Food Allergies: Everything You Need to Know
Food allergies are some of the most common diseases among Americans today. According to the Food Allergy and Anaphylaxis Network, about 15 million people in America suffer from food allergies. This is approximately six percent of the population, which is why it is so important to learn how to deal with them. According to Ms. Rachael Stillwagon in Gilbert, food allergies affect different people in different ways. However, some of them can be life-threatening. A life-threatening food allergy happens when a person’s immune system reacts to a specific food abnormally, resulting in a severe reaction. It can occur after coming into contact with even small amounts of certain foods.
Symptoms of Food Allergies
- Swelling of the lips, tongue, and face
- Difficulty breathing and speaking
- Dizziness or fainting
What Causes a Food Allergy?
Experts believe three factors may contribute to food allergies. They include genetics, environmental influences, and intestinal flora imbalances. A study by the American Academy of Allergy, Asthma & Immunology suggests that if you have a family member with asthma or allergic rhinitis, there is a high chance that you will develop an allergy too.
The second factor is environmental influences. Researchers have found that children who grow up on farms and around animals are less likely to develop food allergies as they get older. Constant exposure to certain microbes in the environment strengthens their immune system.
The third factor is intestinal flora imbalances. When there is a lack of “good” bacteria in a person’s gut, it becomes easier for food allergies to develop. There are various ways to increase the number of good bacteria in your gut. These include:
- Consuming fermented foods
- Eating yogurt or probiotics daily
- Taking a high-quality acidophilus supplement under the supervision of your doctor
However, scientists have not yet found a definite correlation between food allergies and these three factors. This is why it is essential to understand that no matter the reason for your food allergies, learning how to deal with them is crucial.

## [Apply what you read]
A: List the symptoms of food allergies that the food allergies article gives.
B: Return the part of the food allergies article between "The second factor" and "their immune system.", inclusive.

## [Provided records]
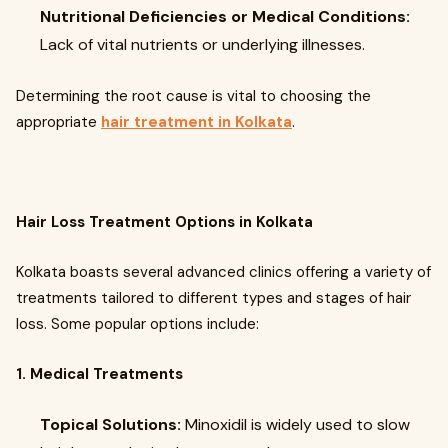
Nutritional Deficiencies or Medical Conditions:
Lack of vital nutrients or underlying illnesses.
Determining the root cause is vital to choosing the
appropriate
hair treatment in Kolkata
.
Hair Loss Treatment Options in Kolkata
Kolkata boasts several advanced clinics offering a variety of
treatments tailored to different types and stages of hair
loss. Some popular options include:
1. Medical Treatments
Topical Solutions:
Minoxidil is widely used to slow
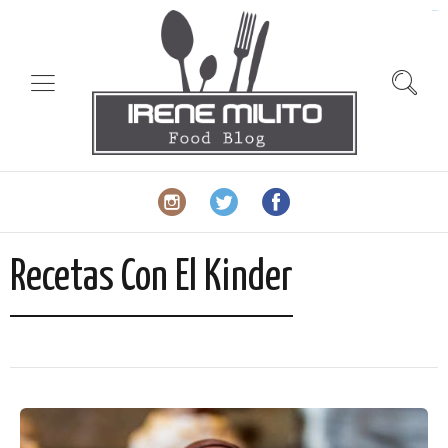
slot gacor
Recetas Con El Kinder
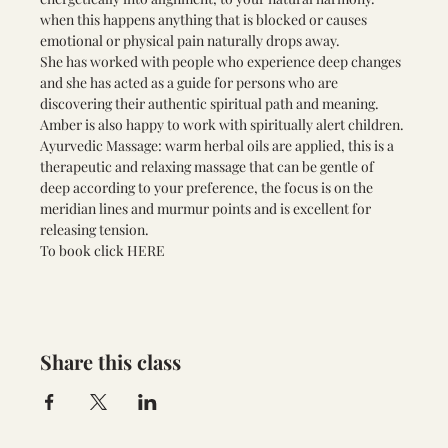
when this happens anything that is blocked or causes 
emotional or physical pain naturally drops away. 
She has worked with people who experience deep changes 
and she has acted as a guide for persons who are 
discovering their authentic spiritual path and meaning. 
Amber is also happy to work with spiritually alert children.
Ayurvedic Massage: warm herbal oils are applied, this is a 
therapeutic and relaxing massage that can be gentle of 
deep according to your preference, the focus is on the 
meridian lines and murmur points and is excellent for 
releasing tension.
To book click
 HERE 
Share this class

...

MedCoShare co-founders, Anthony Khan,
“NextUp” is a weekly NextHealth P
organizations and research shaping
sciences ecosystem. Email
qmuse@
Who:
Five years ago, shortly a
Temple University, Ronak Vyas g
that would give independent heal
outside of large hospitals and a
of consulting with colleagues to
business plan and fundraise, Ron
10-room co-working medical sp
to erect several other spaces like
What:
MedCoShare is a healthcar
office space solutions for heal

## [Results of the exercise]
A:
- Swelling of the lips, tongue, and face
- Difficulty breathing and speaking
- Dizziness or fainting

B:
The second factor is environmental influences. Researchers have found that children who grow up on farms and around animals are less likely to develop food allergies as they get older. Constant exposure to certain microbes in the environment strengthens their immune system.